In 2012, Justin became one of many former players to file lawsuits against the NFL for concussion-related injuries.

==Music career==
Justin liked music from a young age, and participated in several talent shows in high school. After high school, he worked for a time with singer Candi Staton and performed for several movie soundtracks, including the songs "Shout" and "Shama Lama Ding Dong" in Animal House. He auditioned for the vocal group The Miracles in 1978 and was given the job, but turned it down to continue his football career. He also worked with Hawk Wolinski in producing the soundtrack for Wildcats.

During his football career, Justin would sing and write songs during the offseason, and was able to do it full-time after his retirement from the sport.

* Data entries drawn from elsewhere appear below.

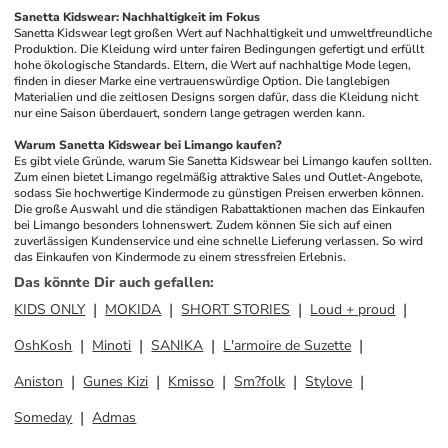
Sanetta Kidswear: Nachhaltigkeit im Fokus
Sanetta Kidswear legt großen Wert auf Nachhaltigkeit und umweltfreundliche 
Produktion. Die Kleidung wird unter fairen Bedingungen gefertigt und erfüllt 
hohe ökologische Standards. Eltern, die Wert auf nachhaltige Mode legen, 
finden in dieser Marke eine vertrauenswürdige Option. Die langlebigen 
Materialien und die zeitlosen Designs sorgen dafür, dass die Kleidung nicht 
nur eine Saison überdauert, sondern lange getragen werden kann.
Warum Sanetta Kidswear bei Limango kaufen?
Es gibt viele Gründe, warum Sie Sanetta Kidswear bei Limango kaufen sollten. 
Zum einen bietet Limango regelmäßig attraktive Sales und Outlet-Angebote, 
sodass Sie hochwertige Kindermode zu günstigen Preisen erwerben können. 
Die große Auswahl und die ständigen Rabattaktionen machen das Einkaufen 
bei Limango besonders lohnenswert. Zudem können Sie sich auf einen 
zuverlässigen Kundenservice und eine schnelle Lieferung verlassen. So wird 
das Einkaufen von Kindermode zu einem stressfreien Erlebnis.
Das könnte Dir auch gefallen
:
KIDS ONLY
MOKIDA
SHORT STORIES
Loud + proud
OshKosh
Minoti
SANIKA
L'armoire de Suzette
Aniston
Gunes Kizi
Kmisso
Sm?folk
Stylove
Someday
Admas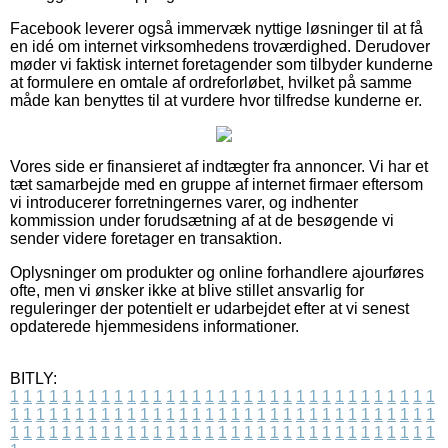
Facebook leverer også immervæk nyttige løsninger til at få
en idé om internet virksomhedens troværdighed. Derudover
møder vi faktisk internet foretagender som tilbyder kunderne
at formulere en omtale af ordreforløbet, hvilket på samme
måde kan benyttes til at vurdere hvor tilfredse kunderne er.
Vores side er finansieret af indtægter fra annoncer. Vi har et
tæt samarbejde med en gruppe af internet firmaer eftersom
vi introducerer forretningernes varer, og indhenter
kommission under forudsætning af at de besøgende vi
sender videre foretager en transaktion.
Oplysninger om produkter og online forhandlere ajourføres
ofte, men vi ønsker ikke at blive stillet ansvarlig for
reguleringer der potentielt er udarbejdet efter at vi senest
opdaterede hjemmesidens informationer.
BITLY:
1
1
1
1
1
1
1
1
1
1
1
1
1
1
1
1
1
1
1
1
1
1
1
1
1
1
1
1
1
1
1
1
1
1
1
1
1
1
1
1
1
1
1
1
1
1
1
1
1
1
1
1
1
1
1
1
1
1
1
1
1
1
1
1
1
1
1
1
1
1
1
1
1
1
1
1
1
1
1
1
1
1
1
1
1
1
1
1
1
1
1
1
1
1
1
1
1
1
1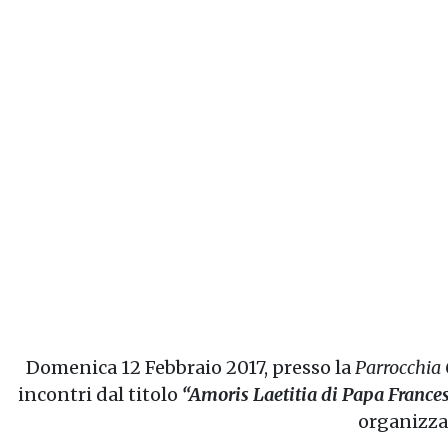
Domenica 12 Febbraio 2017, presso la
Parrocchia
incontri dal titolo
“Amoris Laetitia di Papa Frances
organizzat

He was part of the songwriting team Sylverspoon Productions, working with artists and groups including Leon Sylvers III, Glen Jones, Lakeside, The Whispers, Dynasty and Shalamar. He went on to join Shalamar soon afterwards as their lead singer, replacing Howard Hewett in 1987. Justin worked with Babyface and L.A. in producing the album Circumstantial Evidence, which featured the song "Love's Grown Deep" that placed number one on charts in Asia for five (Note: Listed as six on Justin's website.) months.

Justin received various different producing and songwriting positions afterwards. He produced for the soundtrack of the film Lambada, working with Tony Terry for the song "Tease Me, Please Me." He also sung in Bobby Brown's platinum hits "Every Little Step" and "Rock Wit'cha." Justin performed in concerts with various other groups, including The Gap Band, Zapp, Earth, Wind & Fire, and Rose Royce. In 1990, Justin wrote, produced, and performed half of the album Wake Up, the last album recorded by Shalamar before disbanding.

In 1993, Justin joined The Miracles and after several concerts was introduced as lead singer. He has performed with them at numerous locations over many years, later being joined by his brother Kerry. He and The Miracles have made appearances on various television shows, including Good Morning America, Today, George & Alana, Home & Family, The Pat Bullard Show, and Donny & Marie, among others. The National Football League has had Justin sing The Star-Spangled Banner on several occasions prior to games.

==Later and personal life==
Justin is also an artist; he attended Otis Art Institute and was taught by Charles W. White and Ernie Barnes. His work has been featured at several exhibits.

Justin is a brother of USFL defensive back Tyrone Justin, NFL and USFL defensive back Kerry Justin, and the father of CFL and Baltimore Ravens defensive back Airabin Justin. He and Tyrone appeared as extras in the television series 1st & Ten.

Justin published a book on how to play defensive back, titled The Lost Art, in June 2016. He is a Christian.